All interviews were taped and documented.They are available through the Reference
Department of the Teaneck Public Library. The Library is not responsible for the accuracy
of the statements nor does it necessarily endorse the opinions expressed.
Miss Eleanor Encke
Miss Encke lived in Teaneck from 1904 until she moved to Florida in 1970. Her father immigrated to this country from Germany in 1901 and worked for a nursery man in Carlstadt. He later sent for his family and found a greenhouse on Park Avenue, Teaneck, he could rent. He leased the property for two years and then bought it from Mr. DeGraw. Part of it was in Bogota. (Herman Encke)
He cleared the land which was thick woods from Park Avenue to Queen Anne Road. He built three long sheds close together on Fort Lee Road. The family lived in these quarters until he built a house in 1916. The house, built behind the sheds, was in Bogota. The sheds were moved to Cresskill during World War I and used as barracks. He replaced the sheds with a large greenhouse.
Mr. Encke built up his greenhouse business with the aid of immigrants whom he met at the pier in New York. He used to grow mums, sweet peas and .other flowers and take them to the train station in Leonia after working all night picking and bunching the flowers. The whole family worked hard, but the children had a happy childhood. Later, when they had a good horse drove a wagon with boxed flowers to 28th St. in N.Y. Later they got their first car--an open air Chandler.
Miss Encke attended the little school on Fort Lee Road. Miss Howland, the teacher, knew how to handle children in all 8 grades. Rae DeGraw was in her class. She had a language problem when she started to school. At home they spoke Polish and German. Miss Encke taught in Teaneck schools for 35 years--the last 7 or 8 doing classroom testing.
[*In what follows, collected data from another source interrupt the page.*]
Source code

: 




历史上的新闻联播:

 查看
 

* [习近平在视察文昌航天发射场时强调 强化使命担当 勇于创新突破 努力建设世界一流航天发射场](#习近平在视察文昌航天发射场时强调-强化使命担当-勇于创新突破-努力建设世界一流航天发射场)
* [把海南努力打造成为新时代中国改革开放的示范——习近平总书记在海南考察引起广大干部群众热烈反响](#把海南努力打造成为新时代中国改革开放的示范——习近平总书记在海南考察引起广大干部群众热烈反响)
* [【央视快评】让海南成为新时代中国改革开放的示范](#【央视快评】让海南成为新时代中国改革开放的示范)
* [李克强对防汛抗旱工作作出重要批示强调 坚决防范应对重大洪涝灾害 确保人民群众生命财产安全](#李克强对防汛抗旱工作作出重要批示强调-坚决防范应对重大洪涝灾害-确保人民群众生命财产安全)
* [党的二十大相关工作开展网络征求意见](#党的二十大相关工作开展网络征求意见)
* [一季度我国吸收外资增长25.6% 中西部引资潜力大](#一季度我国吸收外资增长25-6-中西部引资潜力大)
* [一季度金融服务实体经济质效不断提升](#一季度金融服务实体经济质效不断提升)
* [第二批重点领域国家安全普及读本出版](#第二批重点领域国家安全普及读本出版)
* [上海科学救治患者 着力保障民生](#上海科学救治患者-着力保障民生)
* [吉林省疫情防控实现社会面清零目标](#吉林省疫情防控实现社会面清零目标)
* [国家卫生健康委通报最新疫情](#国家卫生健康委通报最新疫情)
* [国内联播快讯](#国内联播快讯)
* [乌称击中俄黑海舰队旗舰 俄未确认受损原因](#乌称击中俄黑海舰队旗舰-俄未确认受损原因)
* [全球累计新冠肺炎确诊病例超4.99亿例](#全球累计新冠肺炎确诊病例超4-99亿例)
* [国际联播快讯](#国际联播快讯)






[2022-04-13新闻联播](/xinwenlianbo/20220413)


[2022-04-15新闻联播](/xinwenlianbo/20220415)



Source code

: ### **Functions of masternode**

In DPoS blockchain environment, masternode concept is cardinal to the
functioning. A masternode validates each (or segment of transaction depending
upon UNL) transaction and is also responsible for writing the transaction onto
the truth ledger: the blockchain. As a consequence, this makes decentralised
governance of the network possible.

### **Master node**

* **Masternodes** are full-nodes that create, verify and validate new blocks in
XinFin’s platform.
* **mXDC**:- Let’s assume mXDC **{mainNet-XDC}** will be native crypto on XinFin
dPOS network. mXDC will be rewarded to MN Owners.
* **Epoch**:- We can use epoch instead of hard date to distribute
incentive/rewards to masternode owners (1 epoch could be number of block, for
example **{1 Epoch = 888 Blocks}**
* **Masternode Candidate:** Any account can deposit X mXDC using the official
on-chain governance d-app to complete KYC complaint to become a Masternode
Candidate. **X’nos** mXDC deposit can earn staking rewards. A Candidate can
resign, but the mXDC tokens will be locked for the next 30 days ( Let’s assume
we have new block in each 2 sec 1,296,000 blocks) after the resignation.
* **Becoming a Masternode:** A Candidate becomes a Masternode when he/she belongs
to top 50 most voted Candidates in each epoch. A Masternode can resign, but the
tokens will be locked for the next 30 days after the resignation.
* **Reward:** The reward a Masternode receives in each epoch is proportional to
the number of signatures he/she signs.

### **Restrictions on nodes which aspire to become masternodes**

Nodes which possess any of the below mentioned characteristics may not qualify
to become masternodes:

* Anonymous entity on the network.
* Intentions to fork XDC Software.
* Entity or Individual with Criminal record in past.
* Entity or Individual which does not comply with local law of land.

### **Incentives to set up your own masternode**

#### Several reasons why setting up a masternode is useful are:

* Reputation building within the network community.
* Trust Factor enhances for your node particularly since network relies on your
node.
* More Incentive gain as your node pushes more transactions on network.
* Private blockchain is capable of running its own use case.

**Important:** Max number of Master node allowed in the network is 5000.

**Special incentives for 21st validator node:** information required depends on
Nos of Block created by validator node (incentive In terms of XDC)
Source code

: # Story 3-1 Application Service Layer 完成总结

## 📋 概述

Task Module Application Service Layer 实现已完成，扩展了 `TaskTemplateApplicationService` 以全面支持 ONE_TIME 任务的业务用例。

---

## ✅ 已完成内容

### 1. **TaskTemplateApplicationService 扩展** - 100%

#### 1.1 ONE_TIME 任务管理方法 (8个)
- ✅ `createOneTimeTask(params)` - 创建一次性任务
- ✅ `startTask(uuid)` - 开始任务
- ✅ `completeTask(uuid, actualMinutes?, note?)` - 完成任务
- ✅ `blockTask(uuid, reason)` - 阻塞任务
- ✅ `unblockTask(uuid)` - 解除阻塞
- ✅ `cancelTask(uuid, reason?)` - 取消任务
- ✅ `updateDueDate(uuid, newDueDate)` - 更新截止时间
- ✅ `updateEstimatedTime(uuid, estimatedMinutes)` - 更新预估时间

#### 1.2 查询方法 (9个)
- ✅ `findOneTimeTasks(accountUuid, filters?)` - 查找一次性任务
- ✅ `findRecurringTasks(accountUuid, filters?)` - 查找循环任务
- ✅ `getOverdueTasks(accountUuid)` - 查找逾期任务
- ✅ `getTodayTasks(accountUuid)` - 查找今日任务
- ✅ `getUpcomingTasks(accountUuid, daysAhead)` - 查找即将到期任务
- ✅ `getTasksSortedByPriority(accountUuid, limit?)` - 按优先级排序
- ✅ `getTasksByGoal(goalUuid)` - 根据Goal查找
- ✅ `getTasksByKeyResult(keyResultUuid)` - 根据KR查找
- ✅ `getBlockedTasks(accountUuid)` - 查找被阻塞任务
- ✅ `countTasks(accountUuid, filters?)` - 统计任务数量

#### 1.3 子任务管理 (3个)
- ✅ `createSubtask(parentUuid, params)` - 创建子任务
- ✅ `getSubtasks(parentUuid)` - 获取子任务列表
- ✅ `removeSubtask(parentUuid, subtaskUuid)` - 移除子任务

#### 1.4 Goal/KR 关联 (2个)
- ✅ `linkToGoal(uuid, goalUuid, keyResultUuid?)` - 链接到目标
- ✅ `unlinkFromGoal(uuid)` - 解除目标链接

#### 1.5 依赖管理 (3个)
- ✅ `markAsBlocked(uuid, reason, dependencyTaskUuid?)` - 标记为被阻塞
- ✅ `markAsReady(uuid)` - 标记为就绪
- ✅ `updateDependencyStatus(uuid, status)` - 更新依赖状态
She remembers the day they moved from the little school to the new Longfellow School. For a year they had had an extra teacher, Miss Taylor who taught the first four grades and Miss Howland the upper four. After eighth grade she went to Leonia High for four years, taking the trolley. After high school she worked briefly, but decided to go to Normal School in Trenton.
Her first job was in Cresskill. Her brother drove her to the Northern Valley Railroad in Leonia. She got off in Cresskill and walked to school.
Her father, who died at 93 in 1961, gave up the wholesale flower business in later years and converted to retail. Her mother died in 1947.